**What to produce:**
Reproduce the text of every item below word for word, line by line. Omit the pictures from your answer.

**Items excerpted from a collection:**
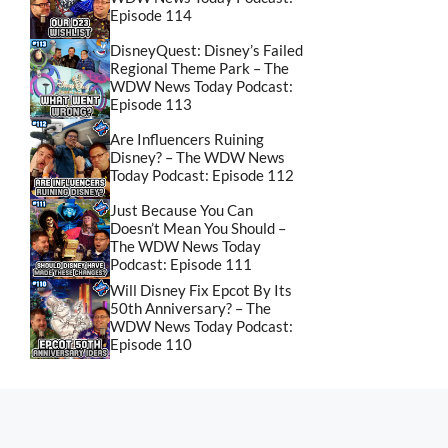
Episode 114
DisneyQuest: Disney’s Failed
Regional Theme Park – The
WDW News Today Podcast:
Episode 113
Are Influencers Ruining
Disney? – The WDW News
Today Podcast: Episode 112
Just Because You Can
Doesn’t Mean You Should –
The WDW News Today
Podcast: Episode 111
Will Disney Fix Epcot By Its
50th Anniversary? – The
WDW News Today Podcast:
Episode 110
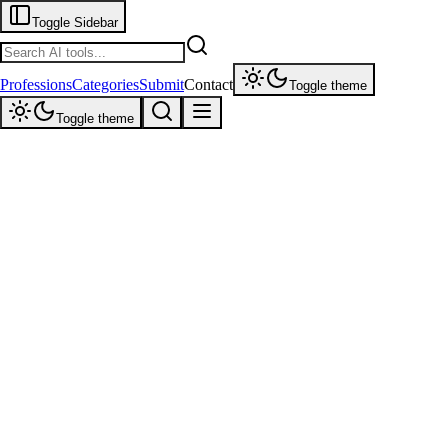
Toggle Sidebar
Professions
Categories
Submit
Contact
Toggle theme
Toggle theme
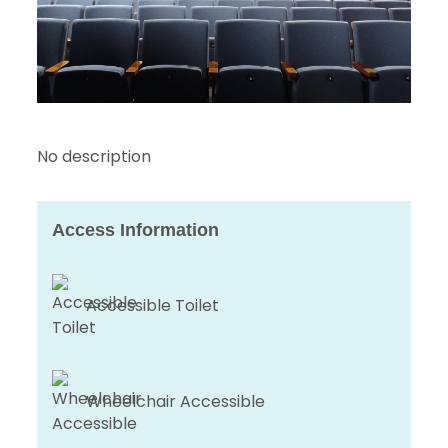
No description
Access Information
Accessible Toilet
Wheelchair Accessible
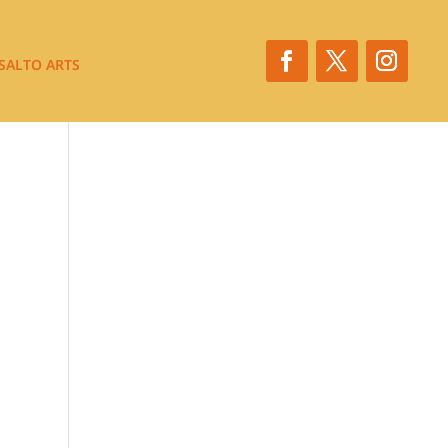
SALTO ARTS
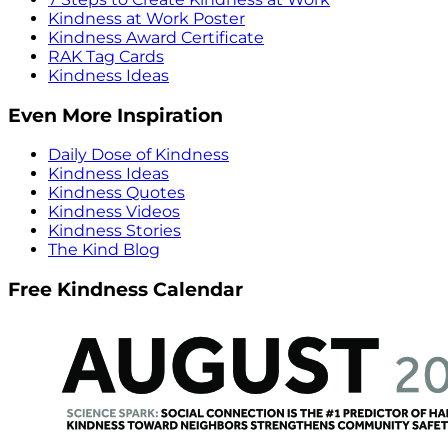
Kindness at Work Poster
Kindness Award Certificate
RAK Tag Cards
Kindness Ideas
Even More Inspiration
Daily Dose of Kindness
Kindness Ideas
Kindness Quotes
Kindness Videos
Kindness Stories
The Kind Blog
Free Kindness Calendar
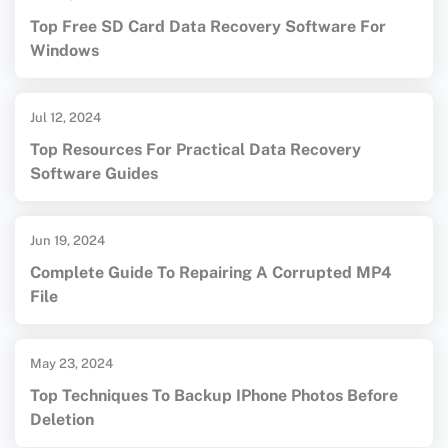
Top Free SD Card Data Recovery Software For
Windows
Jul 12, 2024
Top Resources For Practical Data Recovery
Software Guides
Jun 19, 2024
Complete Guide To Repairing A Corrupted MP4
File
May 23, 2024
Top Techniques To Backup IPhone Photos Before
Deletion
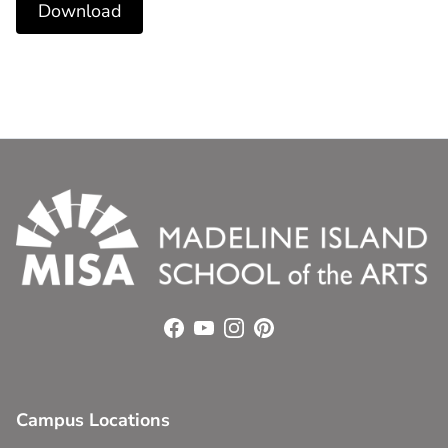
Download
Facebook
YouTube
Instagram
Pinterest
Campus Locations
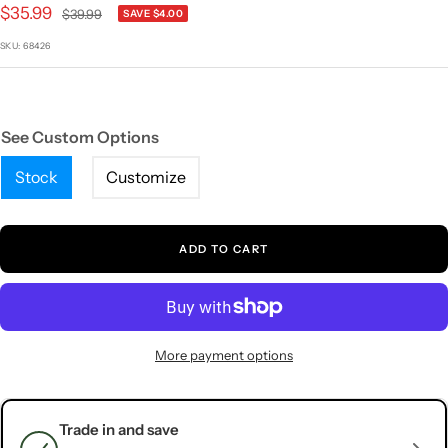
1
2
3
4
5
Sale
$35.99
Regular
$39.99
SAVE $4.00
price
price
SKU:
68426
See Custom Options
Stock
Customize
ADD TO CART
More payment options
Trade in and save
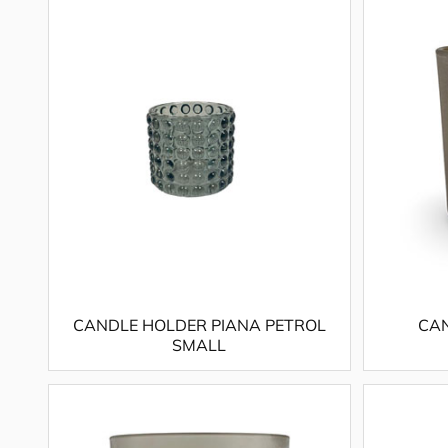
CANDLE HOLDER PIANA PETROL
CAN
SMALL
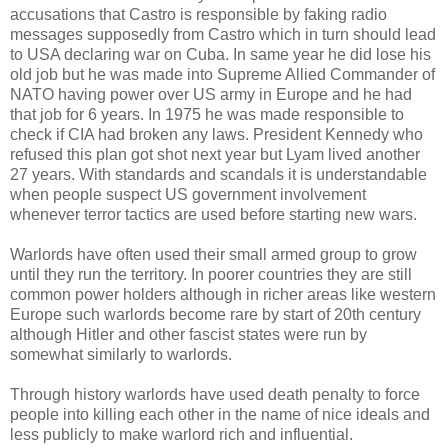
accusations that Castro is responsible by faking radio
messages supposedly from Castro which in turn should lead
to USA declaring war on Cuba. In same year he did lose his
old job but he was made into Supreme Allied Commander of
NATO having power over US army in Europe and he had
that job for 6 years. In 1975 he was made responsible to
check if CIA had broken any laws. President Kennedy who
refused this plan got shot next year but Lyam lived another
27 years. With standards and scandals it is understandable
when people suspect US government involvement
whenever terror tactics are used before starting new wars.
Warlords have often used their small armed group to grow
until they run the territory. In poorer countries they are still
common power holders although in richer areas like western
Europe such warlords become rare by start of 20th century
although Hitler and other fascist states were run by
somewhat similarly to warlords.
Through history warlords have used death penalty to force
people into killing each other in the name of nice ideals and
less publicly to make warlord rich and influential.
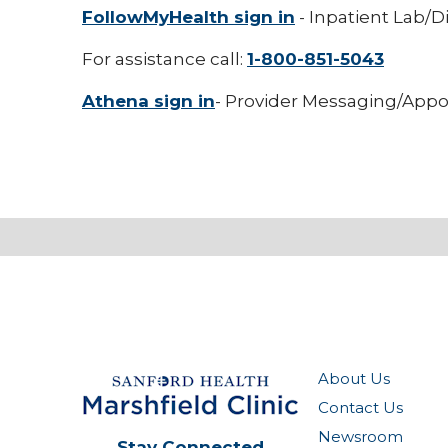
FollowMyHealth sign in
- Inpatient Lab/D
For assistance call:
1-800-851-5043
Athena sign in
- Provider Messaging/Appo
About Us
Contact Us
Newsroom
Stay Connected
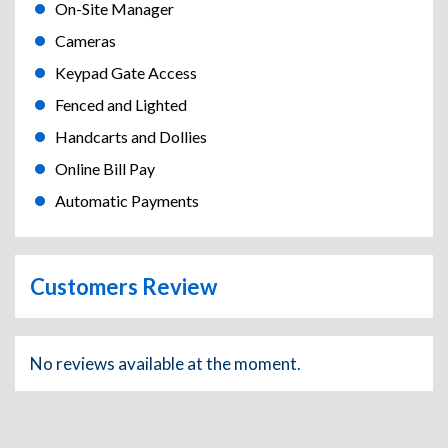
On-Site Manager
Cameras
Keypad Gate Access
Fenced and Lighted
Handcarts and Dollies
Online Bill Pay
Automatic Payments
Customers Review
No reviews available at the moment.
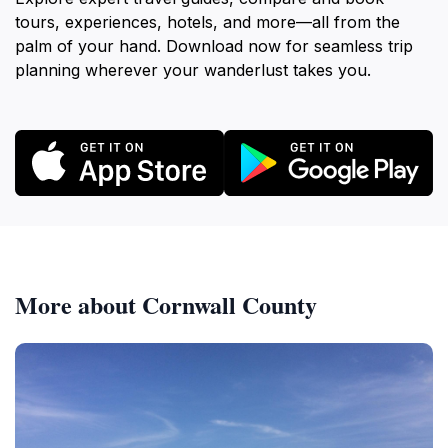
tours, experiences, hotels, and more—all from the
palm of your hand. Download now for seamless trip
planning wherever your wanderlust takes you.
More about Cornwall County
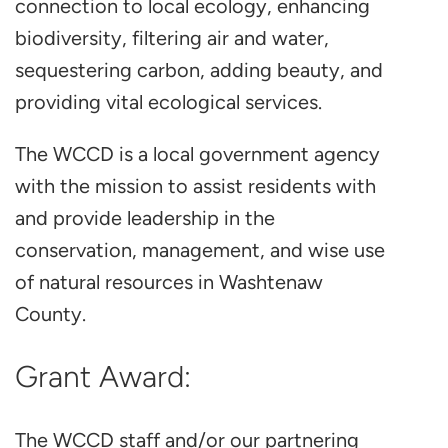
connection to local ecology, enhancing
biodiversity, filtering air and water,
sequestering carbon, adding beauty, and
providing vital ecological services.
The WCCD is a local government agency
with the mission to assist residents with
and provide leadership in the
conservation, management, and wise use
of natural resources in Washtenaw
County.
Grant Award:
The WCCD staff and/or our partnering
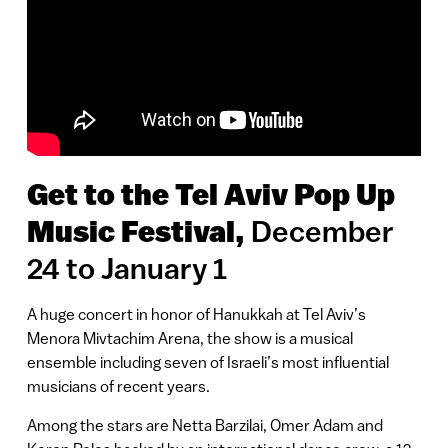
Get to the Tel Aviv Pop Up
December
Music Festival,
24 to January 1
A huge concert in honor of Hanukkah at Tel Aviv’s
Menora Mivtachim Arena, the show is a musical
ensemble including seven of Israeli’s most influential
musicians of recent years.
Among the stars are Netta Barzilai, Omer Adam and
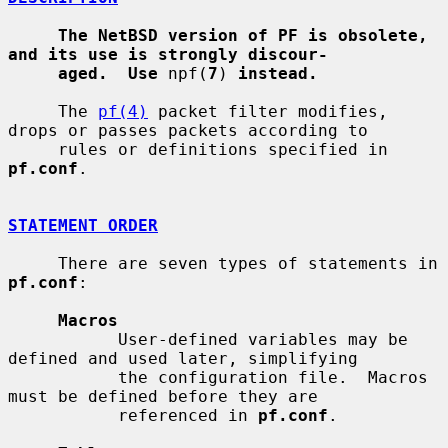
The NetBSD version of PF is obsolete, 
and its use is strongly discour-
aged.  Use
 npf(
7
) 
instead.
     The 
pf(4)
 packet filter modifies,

**Problem solution:**
Episode 114
DisneyQuest: Disney’s Failed
Regional Theme Park – The
WDW News Today Podcast:
Episode 113
Are Influencers Ruining
Disney? – The WDW News
Today Podcast: Episode 112
Just Because You Can
Doesn’t Mean You Should –
The WDW News Today
Podcast: Episode 111
Will Disney Fix Epcot By Its
50th Anniversary? – The
WDW News Today Podcast:
Episode 110
Toggle Sidebar
Professions
Categories
Submit
Contact
Toggle theme
Toggle theme
No description
Access Information
Accessible Toilet
Wheelchair Accessible
SALTO ARTS
Kindness at Work Poster
Kindness Award Certificate
RAK Tag Cards
Kindness Ideas
Even More Inspiration
Daily Dose of Kindness
Kindness Ideas
Kindness Quotes
Kindness Videos
Kindness Stories
The Kind Blog
Free Kindness Calendar
Top Free SD Card Data Recovery Software For
Windows
Jul 12, 2024
Top Resources For Practical Data Recovery
Software Guides
Jun 19, 2024
Complete Guide To Repairing A Corrupted MP4
File
May 23, 2024
Top Techniques To Backup IPhone Photos Before
Deletion
Download
Facebook
YouTube
Instagram
Pinterest
Campus Locations
1
2
3
4
5
Sale
$35.99
Regular
$39.99
SAVE $4.00
price
price
SKU:
68426
See Custom Options
Stock
Customize
ADD TO CART
More payment options
Trade in and save
CANDLE HOLDER PIANA PETROL
CAN
SMALL
accusations that Castro is responsible by faking radio
messages supposedly from Castro which in turn should lead
to USA declaring war on Cuba. In same year he did lose his
old job but he was made into Supreme Allied Commander of
NATO having power over US army in Europe and he had
that job for 6 years. In 1975 he was made responsible to
check if CIA had broken any laws. President Kennedy who
refused this plan got shot next year but Lyam lived another
27 years. With standards and scandals it is understandable
when people suspect US government involvement
whenever terror tactics are used before starting new wars.
Warlords have often used their small armed group to grow
until they run the territory. In poorer countries they are still
common power holders although in richer areas like western
Europe such warlords become rare by start of 20th century
although Hitler and other fascist states were run by
somewhat similarly to warlords.
Through history warlords have used death penalty to force
people into killing each other in the name of nice ideals and
less publicly to make warlord rich and influential.
FollowMyHealth sign in
- Inpatient Lab/D
For assistance call:
1-800-851-5043
Athena sign in
- Provider Messaging/Appo
About Us
Contact Us
Newsroom
Stay Connected
On-Site Manager
Cameras
Keypad Gate Access
Fenced and Lighted
Handcarts and Dollies
Online Bill Pay
Automatic Payments
Customers Review
No reviews available at the moment.
tours, experiences, hotels, and more—all from the
palm of your hand. Download now for seamless trip
planning wherever your wanderlust takes you.
More about Cornwall County
connection to local ecology, enhancing
biodiversity, filtering air and water,
sequestering carbon, adding beauty, and
providing vital ecological services.
The WCCD is a local government agency
with the mission to assist residents with
and provide leadership in the
conservation, management, and wise use
of natural resources in Washtenaw
County.
Grant Award:
The WCCD staff and/or our partnering
Get to the Tel Aviv Pop Up
December
Music Festival,
24 to January 1
A huge concert in honor of Hanukkah at Tel Aviv’s
Menora Mivtachim Arena, the show is a musical
ensemble including seven of Israeli’s most influential
musicians of recent years.
Among the stars are Netta Barzilai, Omer Adam and
The NetBSD version of PF is obsolete, 
and its use is strongly discour-
aged.  Use
 npf(
7
) 
instead.
     The 
pf(4)
 packet filter modifies,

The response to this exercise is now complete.